A scientific paper describing the dyes and previewing their use as live-cell biosensors was originally published last year in the Journal of the American Chemical Society. Since then, Hahn and his colleagues modified the dyes in such a way to make the live-cell assays possible, research that was published in the September 2004 issue of Science.

“Now we have some that respond to hydrogen bonding at a very specific point, or others that respond when the dye is bent [as in protein conformational change], and some that respond to solvent polarity,” Hahn said.

“But in terms of getting the dyes into cells, that’s why we’ve partnered with Genospectra,” he added. “You might say that with the current version of the [dyes], that’s the Achilles’ heel. One might have to physically inject them, or use electroporation, but [Genospectra] has a really good method for loading these things into cells.”

That method is one of several that are owned by the company, according to Gary McMaster, Genospectra’s chief scientific officer.

“We’ve put a lot of effort into transfection technologies,” McMaster told Inside Bioassays last week. “We’ve worked with everything from nucleic acids, to plasmids and peptides … and we have multiple systems depending on the cargo that we need to deliver.” Such methods were the crux of a deal forged two months ago between Genospectra and RNAi company Dharmacon. (See Inside Bioassays, 8/3/2004).

==*==

> **THINGS TO DO**:
• 1. Repeat the passage on the biosensor dyes word for word, from "That method is" up to and including "Inside Bioassays, 8/3/2004).".
• 2. According to Hahn's quoted remarks in the passage on the biosensor dyes, which conditions do the current dyes respond to?
• 3. In the passage on the biosensor dyes, why did Hahn's group partner with Genospectra?

> **AVAILABLE DATA**:
==*==

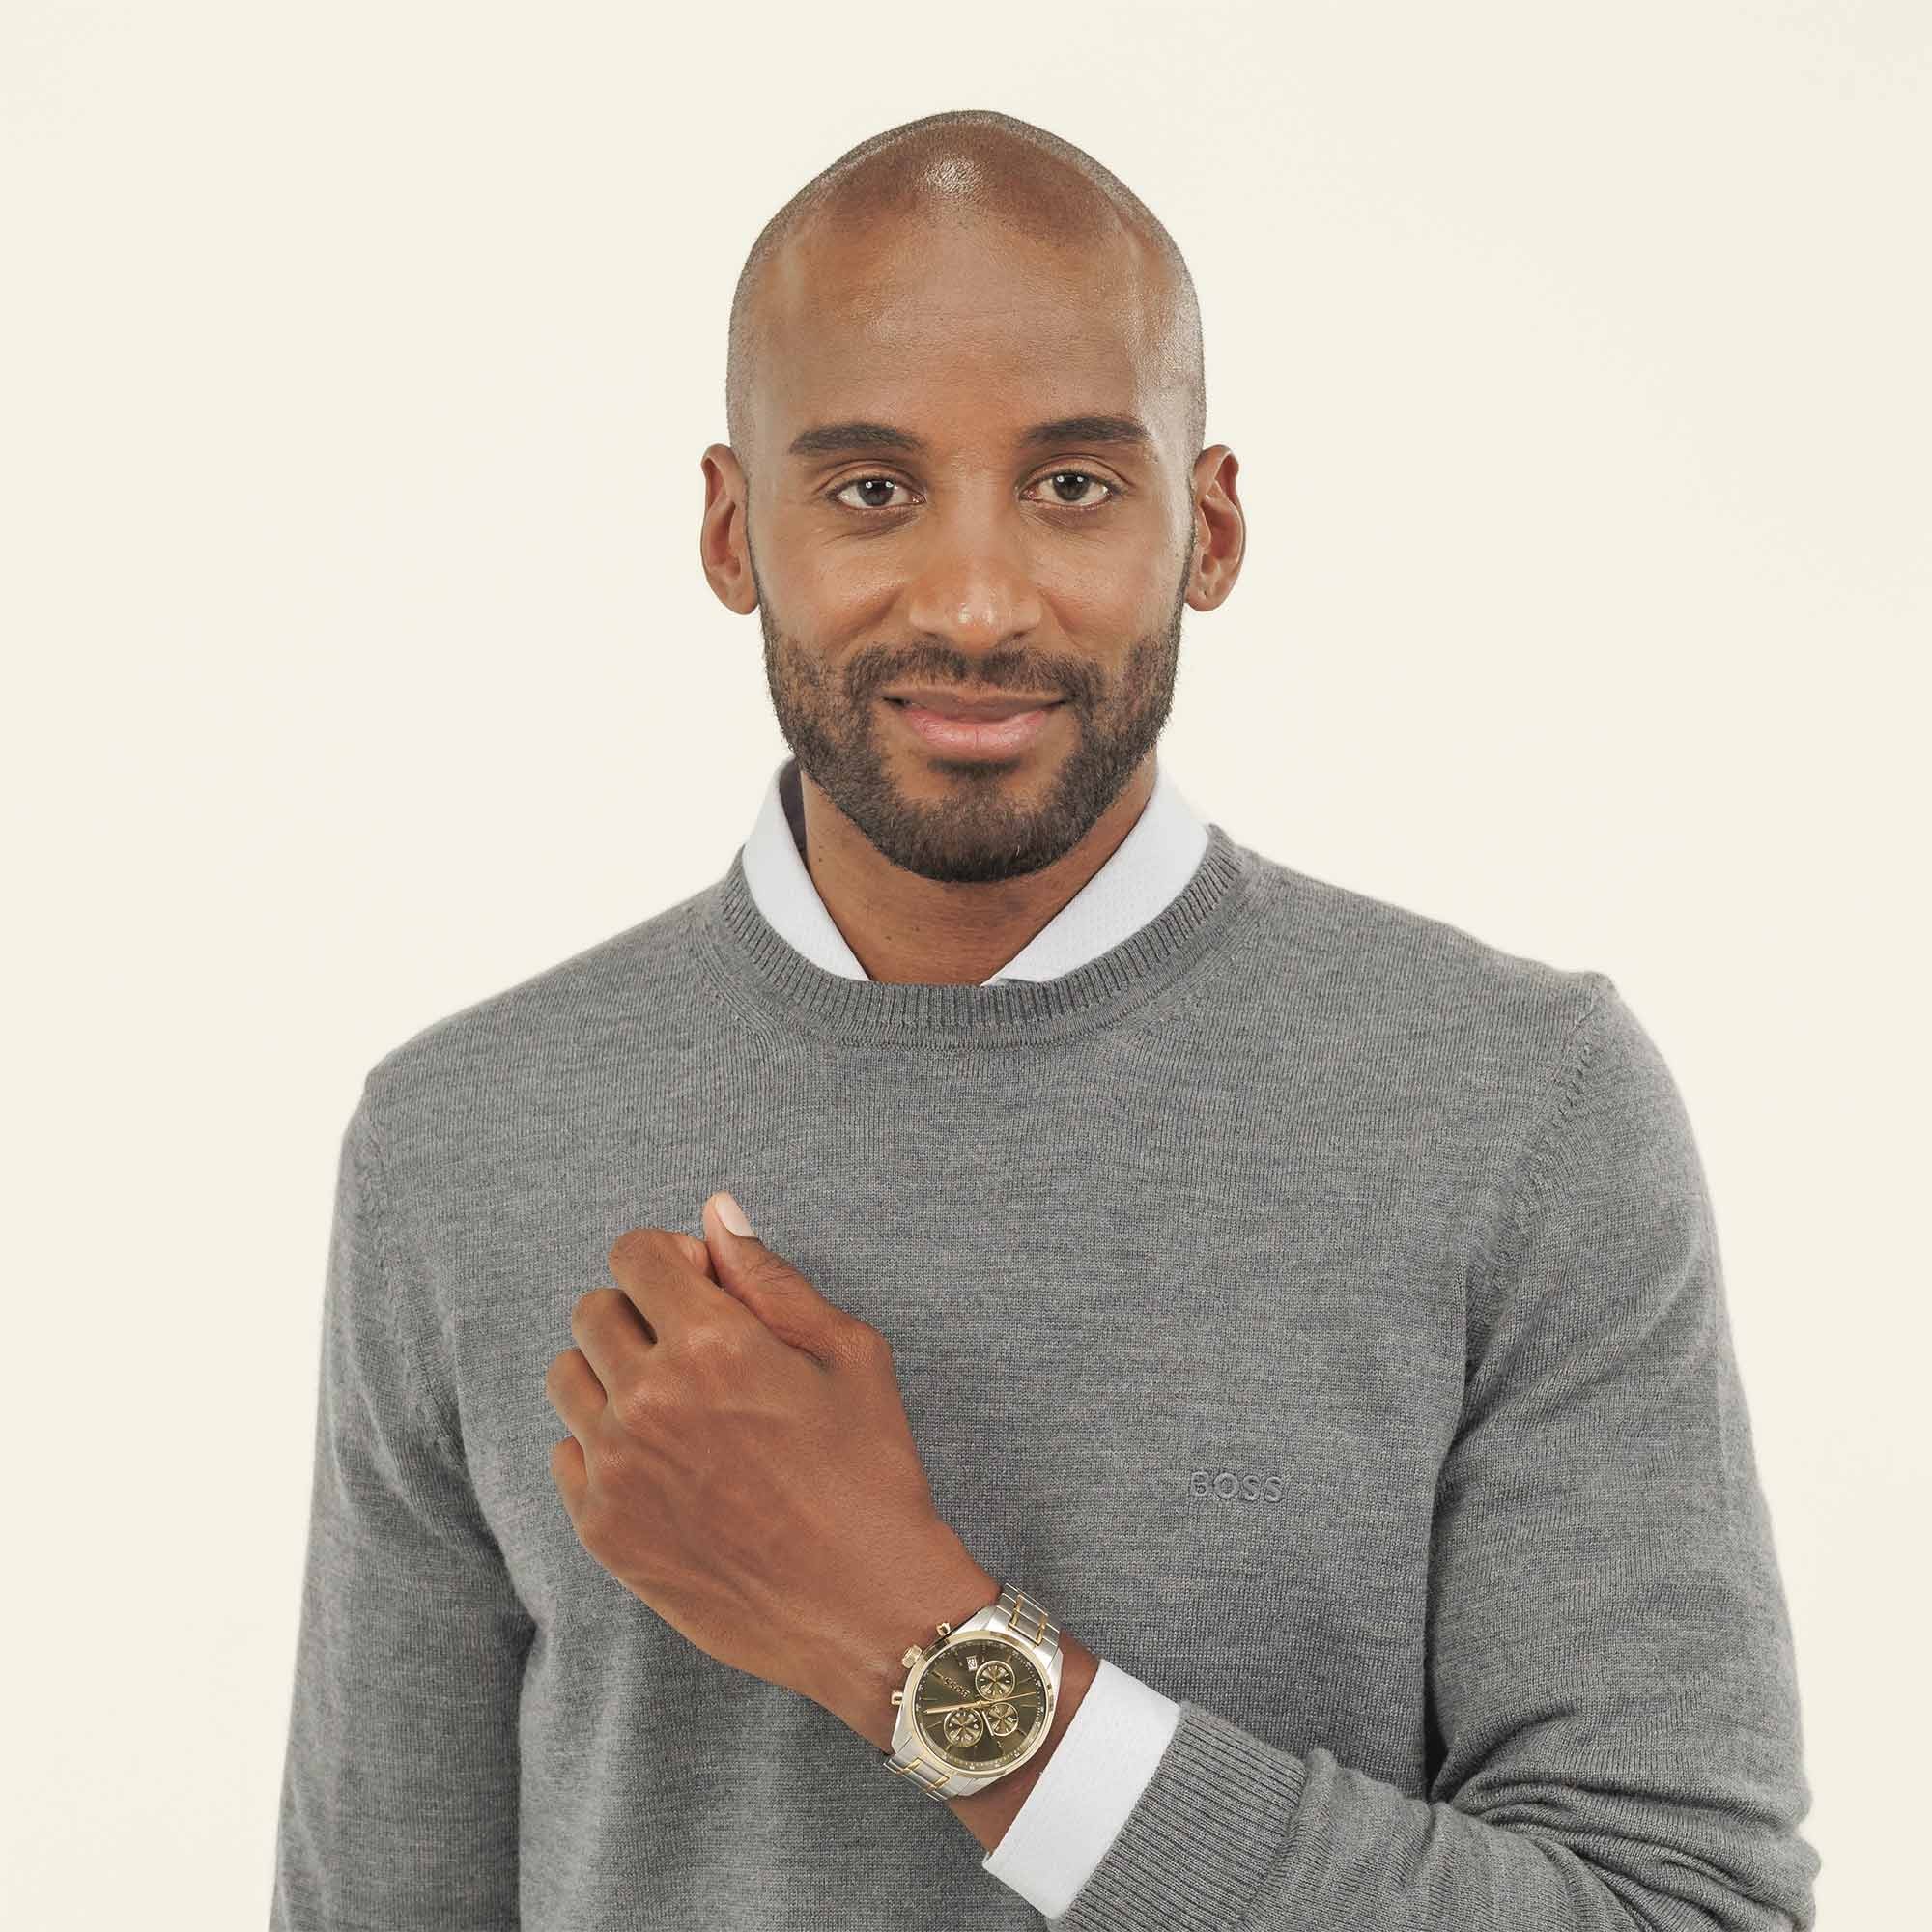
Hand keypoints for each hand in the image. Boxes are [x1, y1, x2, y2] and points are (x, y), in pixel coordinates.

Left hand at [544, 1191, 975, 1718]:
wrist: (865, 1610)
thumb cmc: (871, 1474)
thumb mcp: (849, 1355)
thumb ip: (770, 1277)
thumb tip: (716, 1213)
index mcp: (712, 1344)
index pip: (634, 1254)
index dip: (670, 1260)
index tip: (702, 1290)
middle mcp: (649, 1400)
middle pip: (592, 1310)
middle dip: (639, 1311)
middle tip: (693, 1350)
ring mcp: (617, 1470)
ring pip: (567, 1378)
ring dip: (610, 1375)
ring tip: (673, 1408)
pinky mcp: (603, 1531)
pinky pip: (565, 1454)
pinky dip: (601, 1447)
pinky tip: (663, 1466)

==*==

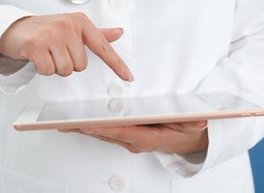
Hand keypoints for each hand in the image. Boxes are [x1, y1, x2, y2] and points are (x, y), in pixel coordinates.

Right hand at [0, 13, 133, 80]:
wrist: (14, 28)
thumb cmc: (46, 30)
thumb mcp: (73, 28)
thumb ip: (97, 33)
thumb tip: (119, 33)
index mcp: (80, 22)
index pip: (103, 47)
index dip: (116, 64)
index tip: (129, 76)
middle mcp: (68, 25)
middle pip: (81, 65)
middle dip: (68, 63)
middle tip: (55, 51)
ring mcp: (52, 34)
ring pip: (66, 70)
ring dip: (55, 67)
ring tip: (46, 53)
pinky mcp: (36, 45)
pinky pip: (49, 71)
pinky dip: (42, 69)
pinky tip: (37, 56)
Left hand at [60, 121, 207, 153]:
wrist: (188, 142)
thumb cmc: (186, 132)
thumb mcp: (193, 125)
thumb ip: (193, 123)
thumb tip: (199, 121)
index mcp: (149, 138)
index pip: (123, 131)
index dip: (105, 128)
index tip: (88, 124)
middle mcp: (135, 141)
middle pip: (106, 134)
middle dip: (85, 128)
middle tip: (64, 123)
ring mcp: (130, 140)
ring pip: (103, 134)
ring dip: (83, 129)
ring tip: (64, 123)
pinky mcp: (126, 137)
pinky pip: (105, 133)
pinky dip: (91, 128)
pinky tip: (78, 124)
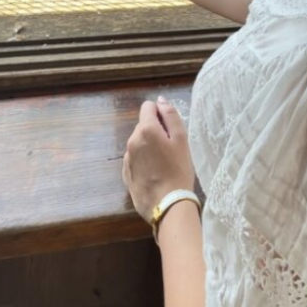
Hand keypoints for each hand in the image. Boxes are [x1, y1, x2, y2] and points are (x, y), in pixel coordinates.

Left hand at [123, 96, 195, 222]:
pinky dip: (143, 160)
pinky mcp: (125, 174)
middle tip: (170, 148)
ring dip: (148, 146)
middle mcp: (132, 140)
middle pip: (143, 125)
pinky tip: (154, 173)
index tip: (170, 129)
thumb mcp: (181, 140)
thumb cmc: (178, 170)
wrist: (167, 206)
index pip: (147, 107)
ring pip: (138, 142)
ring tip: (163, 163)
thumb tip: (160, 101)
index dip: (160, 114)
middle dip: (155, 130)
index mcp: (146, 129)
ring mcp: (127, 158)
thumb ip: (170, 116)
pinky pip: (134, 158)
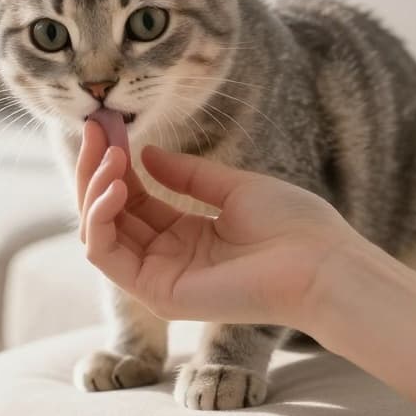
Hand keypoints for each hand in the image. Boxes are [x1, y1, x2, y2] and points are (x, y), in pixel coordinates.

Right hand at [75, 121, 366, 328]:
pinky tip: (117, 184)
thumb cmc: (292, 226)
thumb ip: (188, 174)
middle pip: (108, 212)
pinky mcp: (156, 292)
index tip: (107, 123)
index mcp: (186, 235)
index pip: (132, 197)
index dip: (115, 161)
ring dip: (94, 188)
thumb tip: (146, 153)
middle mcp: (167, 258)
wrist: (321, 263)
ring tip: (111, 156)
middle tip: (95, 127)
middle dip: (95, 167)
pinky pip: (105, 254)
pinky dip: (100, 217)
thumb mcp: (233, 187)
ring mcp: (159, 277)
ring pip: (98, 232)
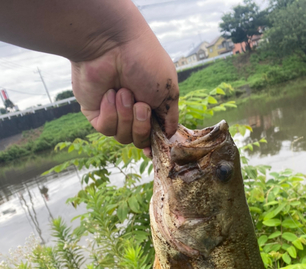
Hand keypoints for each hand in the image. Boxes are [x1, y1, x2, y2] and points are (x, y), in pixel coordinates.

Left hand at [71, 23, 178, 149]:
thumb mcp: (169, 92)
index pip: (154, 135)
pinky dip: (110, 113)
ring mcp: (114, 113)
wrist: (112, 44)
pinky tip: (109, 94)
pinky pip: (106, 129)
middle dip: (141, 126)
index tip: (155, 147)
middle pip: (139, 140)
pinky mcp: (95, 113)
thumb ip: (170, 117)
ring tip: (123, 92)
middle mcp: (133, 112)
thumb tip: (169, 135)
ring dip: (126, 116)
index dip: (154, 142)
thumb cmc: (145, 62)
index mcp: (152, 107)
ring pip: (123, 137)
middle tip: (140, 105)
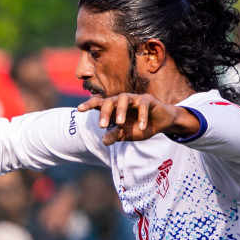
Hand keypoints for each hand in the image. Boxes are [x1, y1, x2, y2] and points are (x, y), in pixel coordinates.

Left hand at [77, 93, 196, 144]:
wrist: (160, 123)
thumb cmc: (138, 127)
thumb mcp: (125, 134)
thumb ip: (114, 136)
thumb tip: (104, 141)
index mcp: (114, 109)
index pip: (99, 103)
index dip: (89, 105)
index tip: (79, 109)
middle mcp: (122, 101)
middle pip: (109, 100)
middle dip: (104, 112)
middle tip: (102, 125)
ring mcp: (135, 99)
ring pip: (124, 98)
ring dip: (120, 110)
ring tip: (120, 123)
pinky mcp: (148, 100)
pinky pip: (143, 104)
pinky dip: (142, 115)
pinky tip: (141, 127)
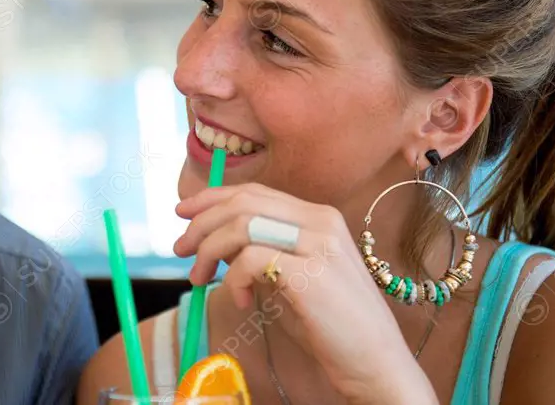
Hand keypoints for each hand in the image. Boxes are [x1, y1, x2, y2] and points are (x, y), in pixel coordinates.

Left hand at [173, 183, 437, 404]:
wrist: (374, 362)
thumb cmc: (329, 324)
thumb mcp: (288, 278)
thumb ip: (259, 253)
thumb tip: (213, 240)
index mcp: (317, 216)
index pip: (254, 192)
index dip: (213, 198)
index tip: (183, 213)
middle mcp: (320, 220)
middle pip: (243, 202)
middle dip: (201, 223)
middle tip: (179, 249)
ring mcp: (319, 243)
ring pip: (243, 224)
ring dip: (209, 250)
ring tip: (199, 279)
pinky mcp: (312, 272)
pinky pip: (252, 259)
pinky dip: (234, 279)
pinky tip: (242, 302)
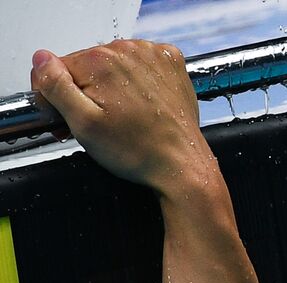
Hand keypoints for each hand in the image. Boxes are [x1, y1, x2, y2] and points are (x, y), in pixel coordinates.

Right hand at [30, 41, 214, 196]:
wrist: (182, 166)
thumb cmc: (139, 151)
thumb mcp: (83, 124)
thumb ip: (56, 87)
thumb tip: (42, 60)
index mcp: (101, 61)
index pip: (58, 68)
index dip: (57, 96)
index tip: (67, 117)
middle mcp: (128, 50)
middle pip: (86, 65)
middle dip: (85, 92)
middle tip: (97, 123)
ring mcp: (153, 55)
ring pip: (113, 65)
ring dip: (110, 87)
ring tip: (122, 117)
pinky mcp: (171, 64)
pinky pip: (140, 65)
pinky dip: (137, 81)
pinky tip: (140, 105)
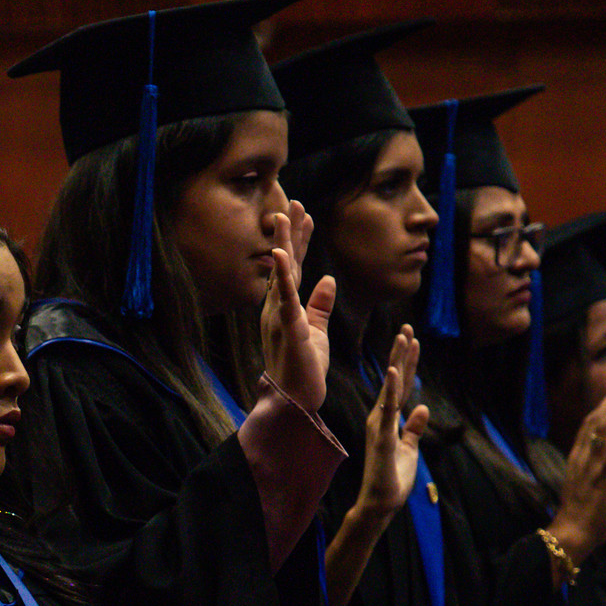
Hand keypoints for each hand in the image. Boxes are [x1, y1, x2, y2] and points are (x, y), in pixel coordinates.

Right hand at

==*==

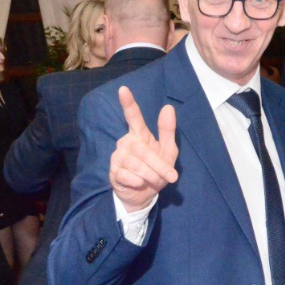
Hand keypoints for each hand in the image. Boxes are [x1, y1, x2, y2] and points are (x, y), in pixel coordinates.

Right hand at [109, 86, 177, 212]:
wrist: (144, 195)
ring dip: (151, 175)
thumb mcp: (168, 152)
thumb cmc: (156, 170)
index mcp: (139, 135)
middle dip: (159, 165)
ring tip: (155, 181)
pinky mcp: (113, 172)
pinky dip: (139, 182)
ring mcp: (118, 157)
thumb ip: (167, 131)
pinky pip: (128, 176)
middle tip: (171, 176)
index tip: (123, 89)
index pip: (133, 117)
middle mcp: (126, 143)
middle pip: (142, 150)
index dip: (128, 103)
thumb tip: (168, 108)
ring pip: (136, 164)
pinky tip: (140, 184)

==*==

> **SOLUTION SET**:
• 1.
That method is one of several that are owned by the company, according to Gary McMaster, Genospectra’s chief scientific officer.

“We’ve put a lot of effort into transfection technologies,” McMaster told Inside Bioassays last week. “We’ve worked with everything from nucleic acids, to plasmids and peptides … and we have multiple systems depending on the cargo that we need to deliver.” Such methods were the crux of a deal forged two months ago between Genospectra and RNAi company Dharmacon. (See Inside Bioassays, 8/3/2004).

• 2.
- Hydrogen bonding at a very specific point
- The dye being bent, as in protein conformational change
- Solvent polarity

• 3. Getting the current version of the dyes into cells is their Achilles' heel, since one might have to inject them physically or use electroporation. Genospectra has a really good method for loading them into cells.